I'm talking to a kid who says over and over that "She promised. She promised. She promised. I'll get a knife and stick it in her throat. Yeah, that's what I'll do." While he rocks back and forth, bugging himself and me too. Skinney little thirteen year old who can't tell you his name. Oooo...weeeee....ooohhh. A Public Defender from the same school as the schoolgirls that I have an office full of telling the court that the bio-mother should be in jail for threatening the kid with a handgun... Why your honor, it's scandalolus! Just horrid! I saw something on PBS last week about these kind of horrible parents. Just scandalous. Dr. Baird should do something about this RIGHT NOW! Well... gee. OK. Well, what can I do? Follow the wishes of the court... that's what. OK... Or? Or be found in contempt. I see. Thank you Your honor. Come on kid, you're gonna stay with me for a day or two until I can find somehwhere you can stay that's not a hotel with armed guards.
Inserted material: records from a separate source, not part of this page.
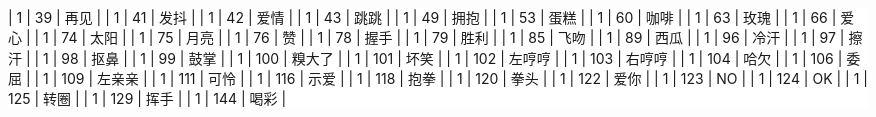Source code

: | 1        | 39      | 再见     |
| 1        | 41      | 发抖     |
| 1        | 42      | 爱情     |
| 1        | 43      | 跳跳     |
| 1        | 49      | 拥抱     |
| 1        | 53      | 蛋糕     |
| 1        | 60      | 咖啡     |
| 1        | 63      | 玫瑰     |
| 1        | 66      | 爱心     |
| 1        | 74      | 太阳     |
| 1        | 75      | 月亮     |
| 1        | 76      | 赞       |
| 1        | 78      | 握手     |
| 1        | 79      | 胜利     |
| 1        | 85      | 飞吻     |
| 1        | 89      | 西瓜     |
| 1        | 96      | 冷汗     |
| 1        | 97      | 擦汗     |
| 1        | 98      | 抠鼻     |
| 1        | 99      | 鼓掌     |
| 1        | 100     | 糗大了   |
| 1        | 101     | 坏笑     |
| 1        | 102     | 左哼哼   |
| 1        | 103     | 右哼哼   |
| 1        | 104     | 哈欠     |
| 1        | 106     | 委屈     |
| 1        | 109     | 左亲亲   |
| 1        | 111     | 可怜     |
| 1        | 116     | 示爱     |
| 1        | 118     | 抱拳     |
| 1        | 120     | 拳头     |
| 1        | 122     | 爱你     |
| 1        | 123     | NO       |
| 1        | 124     | OK       |
| 1        | 125     | 转圈     |
| 1        | 129     | 挥手     |
| 1        | 144     | 喝彩     |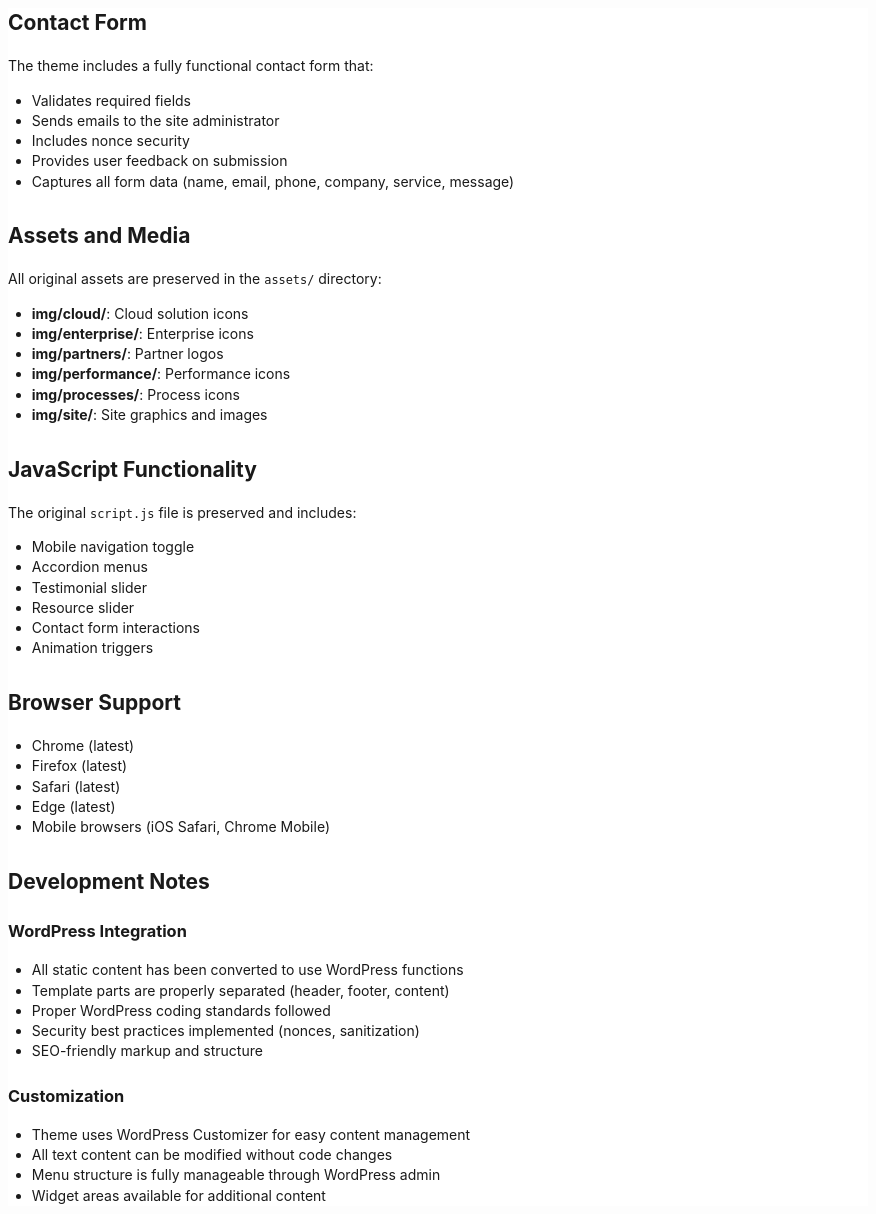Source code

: ## Contact Form

The theme includes a fully functional contact form that:
- Validates required fields
- Sends emails to the site administrator
- Includes nonce security
- Provides user feedback on submission
- Captures all form data (name, email, phone, company, service, message)

## Assets and Media

All original assets are preserved in the `assets/` directory:
- **img/cloud/**: Cloud solution icons
- **img/enterprise/**: Enterprise icons
- **img/partners/**: Partner logos
- **img/performance/**: Performance icons
- **img/processes/**: Process icons
- **img/site/**: Site graphics and images

## JavaScript Functionality

The original `script.js` file is preserved and includes:
- Mobile navigation toggle
- Accordion menus
- Testimonial slider
- Resource slider
- Contact form interactions
- Animation triggers

## Browser Support

- Chrome (latest)
- Firefox (latest)
- Safari (latest)
- Edge (latest)
- Mobile browsers (iOS Safari, Chrome Mobile)

## Development Notes

### WordPress Integration
- All static content has been converted to use WordPress functions
- Template parts are properly separated (header, footer, content)
- Proper WordPress coding standards followed
- Security best practices implemented (nonces, sanitization)
- SEO-friendly markup and structure

### Customization
- Theme uses WordPress Customizer for easy content management
- All text content can be modified without code changes
- Menu structure is fully manageable through WordPress admin
- Widget areas available for additional content
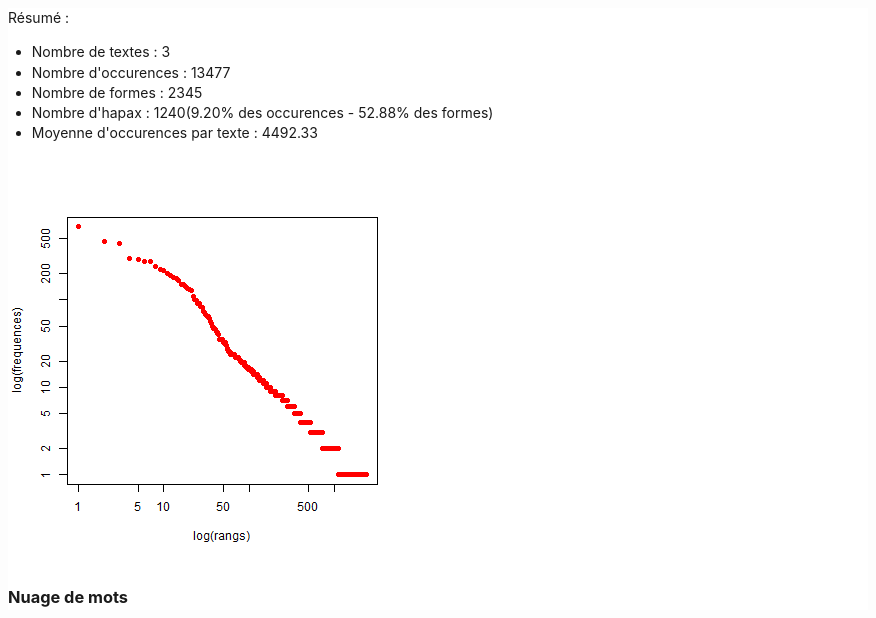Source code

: Résumé :

* Nombre de textes : 3
* Nombre d'occurences : 13477
* Nombre de formes : 2345
* Nombre d'hapax : 1240(9.20% des occurences - 52.88% des formes)
* Moyenne d'occurences par texte : 4492.33

![stats85](images/1985_plus/zipf85.png)

### Nuage de mots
Like I said, it's been one of those kind of weeks. But... all's well that ends well. But just think, somewhere out there there's a mother with a Glock grieving for a son she thought she loved, a sad little broken baby with his wires crossed up playing with his damned yu-gi-oh cards, making up make believe universes in a world full of the monsters that live in his head. But hey... in my little part of the world I have a good looking grandson who will snatch a biscuit out of my hand and start gumming it with his three official teeth while growling and looking around for more. This is the same grandson who completed the circle with my lovely only-child daughter. So yes, I have much to be thankful for. At least I have a daughter who isn't having to live with the horror of an Asperger Syndrome kid who wants to stick a steak knife in her gizzard.